* **CONSIGNE**:
D'après le bloc de texte, devant quel type de tribunal les personnes arrêtées doivent-elles être jugées ?

* **BLOC DE TEXTE**:
▶

Au Cameroun, toute manifestation est systématiquement interdite, en dehors de celles organisées par le parti au pouvoir. Sans surprise, celle prévue par Maurice Kamto et ses partisans le 26 janvier se retrouve donc dans l’illégalité : la brigade anti-sardinards prévient alors qu’en cas de répression, elle interviendra – sans qu’on sache comment. A Douala, la répression est violente, des dizaines de manifestants sont arrêtés et plusieurs sont blessés par balle (des munitions non létales, expliquera le régime : les blessures sont pour autant profondes, et bien réelles, comme en attestent des vidéos qui embrasent les réseaux sociaux). Ce même samedi après-midi, la BAS passe à l’action, à Berlin et à Paris : des dizaines de militants s’introduisent dans l’ambassade du Cameroun dans chacune de ces deux capitales, et diffusent en direct des vidéos de la mise à sac, en revendiquant la victoire électorale de Kamto. Cela provoque une onde de choc au Cameroun où il n’y a plus eu d’action collective de désobéissance médiatisée depuis le début des années 1990, si l’on excepte les émeutes spontanées de février 2008 et, bien sûr, les mobilisations des anglophones depuis 2016.
Le régime saisit le double prétexte de cette manifestation interdite et de l’occupation de ses deux ambassades pour tenter de décapiter son opposition politique : Maurice Kamto et plusieurs cadres de son parti sont arrêtés dans les trois jours qui suivent. Parmi eux, l’ancien maire RDPC de Njombe-Penja Paul Eric Kingue (connu pour s’être opposé aux entreprises bananières et avoir passé sept ans en prison) et Christian Penda Ekoka, ancien conseiller économique de Paul Biya ayant rejoint l’opposition depuis quelques mois, ou encore le rappeur Valsero, engagé dans un soutien à Kamto moins idéologique que stratégique, pour obtenir le départ de Biya. Michèle Ndoki, charismatique avocate qui s’était faite connaître des Camerounais en défendant les recours post-électoraux de Kamto devant le Conseil constitutionnel, lors d’audiences diffusées en direct à la télévision nationale, fait aussi partie des cadres visés par le régime : blessée aux jambes par un policier qui l’a pourchassée le 26 janvier, elle est arrêtée quelques jours plus tard dans sa cachette. Au total, plus de 200 personnes, avec les manifestants arrêtés le samedi, atterrissent derrière les barreaux, en attendant un procès devant un Tribunal militaire, bien qu’il s’agisse de civils : les infractions à la loi anti-terroriste de 2014, qui permet en réalité d’accuser de terrorisme quiconque trouble l’ordre public, « relèvent de la compétence exclusive des juridictions militaires ». Et pendant les mois qui suivent, les pro-Biya utilisent dangereusement l’arme de la division ethnique en stigmatisant l’ensemble des Bamilékés (y compris par des menaces de « nettoyage » proférées à l’antenne et sur les réseaux sociaux), supposés soutenir Kamto qui vient de cette région.

◀

* **DONNÉES SOURCES**:

▶

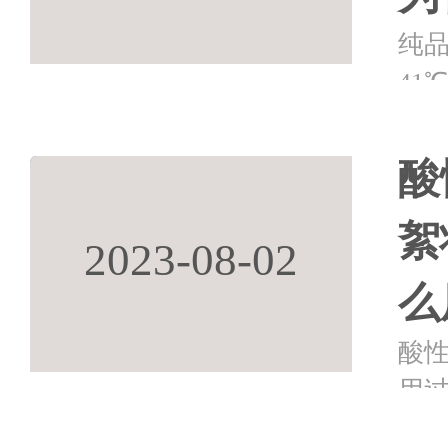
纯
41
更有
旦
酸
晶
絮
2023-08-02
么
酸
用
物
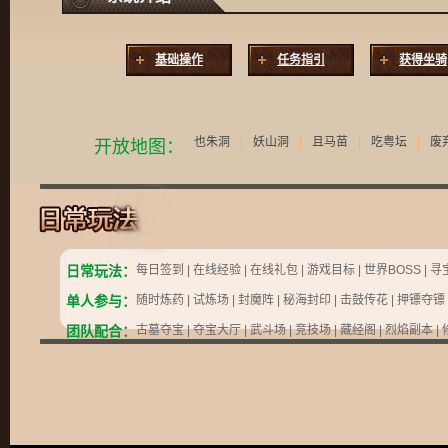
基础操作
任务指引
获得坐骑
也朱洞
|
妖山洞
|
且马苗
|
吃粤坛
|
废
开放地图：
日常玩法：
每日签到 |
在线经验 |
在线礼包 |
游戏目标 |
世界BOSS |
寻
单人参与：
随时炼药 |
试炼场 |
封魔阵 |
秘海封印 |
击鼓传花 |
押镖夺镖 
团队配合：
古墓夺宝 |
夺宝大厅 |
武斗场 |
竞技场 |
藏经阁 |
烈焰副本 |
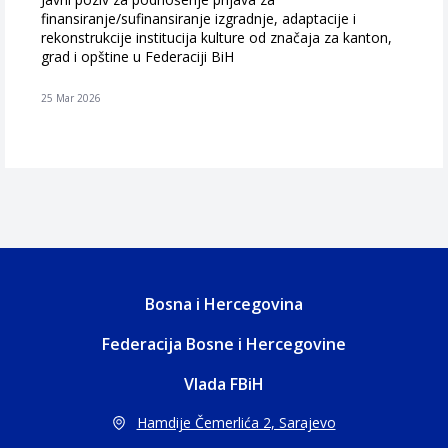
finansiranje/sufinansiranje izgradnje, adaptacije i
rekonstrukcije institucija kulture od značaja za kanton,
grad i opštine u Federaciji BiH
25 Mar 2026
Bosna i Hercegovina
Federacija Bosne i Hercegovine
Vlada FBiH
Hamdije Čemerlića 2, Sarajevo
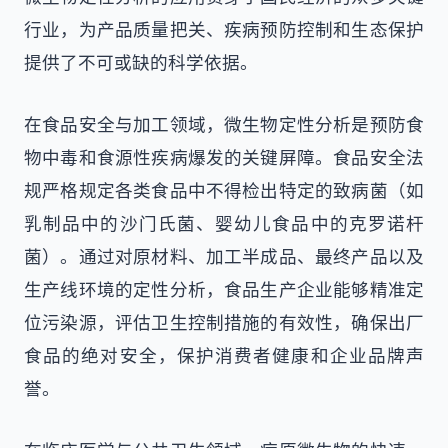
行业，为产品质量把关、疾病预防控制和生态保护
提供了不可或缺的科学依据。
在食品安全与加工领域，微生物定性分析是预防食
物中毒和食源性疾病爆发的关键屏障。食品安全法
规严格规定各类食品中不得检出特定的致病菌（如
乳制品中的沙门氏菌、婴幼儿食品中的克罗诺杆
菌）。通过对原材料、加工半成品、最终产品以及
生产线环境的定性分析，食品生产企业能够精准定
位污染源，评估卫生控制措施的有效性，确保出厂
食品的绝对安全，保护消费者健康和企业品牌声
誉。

◀

* **RÉPONSE**:
Devant un Tribunal militaire.